Pouco depois do nascimento da criança o casal que havia encomendado sua fabricação se desfez pelo divórcio e o marido não quis reconhecer a criança como seu filho, que efetivamente não era, nem concordava em destinar qualquer pensão para sua manutenção. A mulher, que não era a mãe biológica da criança e nem a tinha abrigado em seu útero, chegou a pensar na hipótese de adotá-la, o que acabou não fazendo porque o marido, de quem se estava separando, disse que não lhe daria qualquer pensão se ela ficasse com a criança. E assim, com todos os requintes dos avanços científicos e da mais avançada tecnologia a ética foi para o lixo, sobrando um ser humano absolutamente desprovido de meios materiais, de apoio psicológico e afetivo, de um ambiente familiar e de tudo o mais necessário para garantia de sua sobrevivência, seu desenvolvimento e sua dignidade123.

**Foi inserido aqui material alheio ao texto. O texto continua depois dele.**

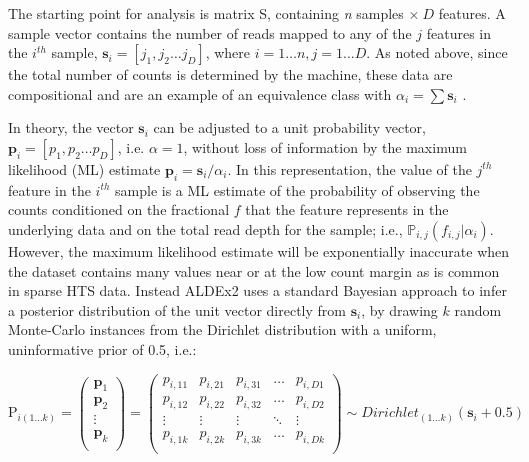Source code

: \documentclass{bmcart}
\begin{document}
The starting point for analysis is matrix S, containing \textit{n} samples $ \times~D$ features. A  sample vector contains the number of reads mapped to any of the $j$  features in the $i^{th}$ sample,  $\textbf{s}_i=[j_1,j_2 \ldots j_D]$, where $i=1 \ldots n , j=1 \ldots D$. As noted above, since the total number of counts is determined by the machine, these data are compositional and are an example of an equivalence class with $\alpha_{i} = \sum \textbf{s}_{i}$ \cite{Gloor:2016cjm,gloor2016s}. 

In theory, the vector $\boldsymbol{s}_i$ can be adjusted to a unit probability vector,  ${\boldsymbol{p}_i=[p_1,p_2 \ldots p_D] }$, i.e. $\alpha=1$, without loss of information by the maximum likelihood (ML) estimate  $\boldsymbol{p}_i=\boldsymbol{s}_i / \alpha_{i}$. In this representation, the value of the $j^{th}$ feature in the $i^{th}$ sample is a ML estimate of the probability of observing the counts conditioned on the fractional  $f$ that the feature represents in the underlying data and on the total read depth for the sample; i.e., $\mathbb{P}_{i,j}(f_{i,j}|\alpha_{i})$. However, the maximum likelihood estimate will be exponentially inaccurate when the dataset contains many values near or at the low count margin \cite{Newey:1994} as is common in sparse HTS data. Instead ALDEx2 uses a standard Bayesian approach \cite{Jaynes:2003} to infer a posterior distribution of the unit vector directly from $\boldsymbol{s}_i$, by drawing $k$ random Monte-Carlo instances from the Dirichlet distribution with a uniform, uninformative prior of 0.5, i.e.:

\begin{equation}
\textrm{P}_{i (1 \ldots k)}=
\begin{pmatrix}
    \boldsymbol{p}_1 \\
    \boldsymbol{p}_2 \\
    \vdots \\
    \boldsymbol{p}_k \\
\end{pmatrix} =
\begin{pmatrix}
    p_{i,11} & p_{i,21} & p_{i,31} & \dots  &  p_{i,D1}  \\
    p_{i,12} & p_{i,22} & p_{i,32} & \dots  &  p_{i,D2}  \\
    \vdots & \vdots & \vdots & \ddots &  \vdots  \\
    p_{i,1k} & p_{i,2k} & p_{i,3k} & \dots  & p_{i,Dk} \\
\end{pmatrix}
\sim Dirichlet_{(1 \ldots k)}( \boldsymbol{s}_i + 0.5)
\label{eq:matrix}
\end{equation}
\end{document}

Como se vê, a obtenção de novos conhecimentos científicos e a invenção de tecnologias mais sofisticadas podem ser úteis à humanidade, mas é indispensável afirmar e reafirmar as exigências da ética, para que os benefícios teóricos e potenciais não sejam substituídos por uma degradação prática. Não se pode admitir que sob pretexto de busca do progresso sejam abandonados os padrões éticos, pois mesmo os avanços científicos e o aperfeiçoamento tecnológico formalmente inegáveis não poderão ser considerados fatores de progresso, mas de retrocesso, se forem utilizados para degradar a pessoa humana, para aumentar as discriminações entre pessoas, grupos sociais e povos. Não se pode falar com propriedade em progresso da humanidade quando só um pequeno número de pessoas recebe os benefícios das inovações, que, na realidade, só se tornam possíveis graças aos meios que, direta ou indiretamente, são fornecidos por muitos. E haverá evidente agressão à ética se tais progressos forem obtidos à custa da sonegação dos recursos indispensáveis para que uma grande parcela da humanidade possa sobreviver de maneira digna.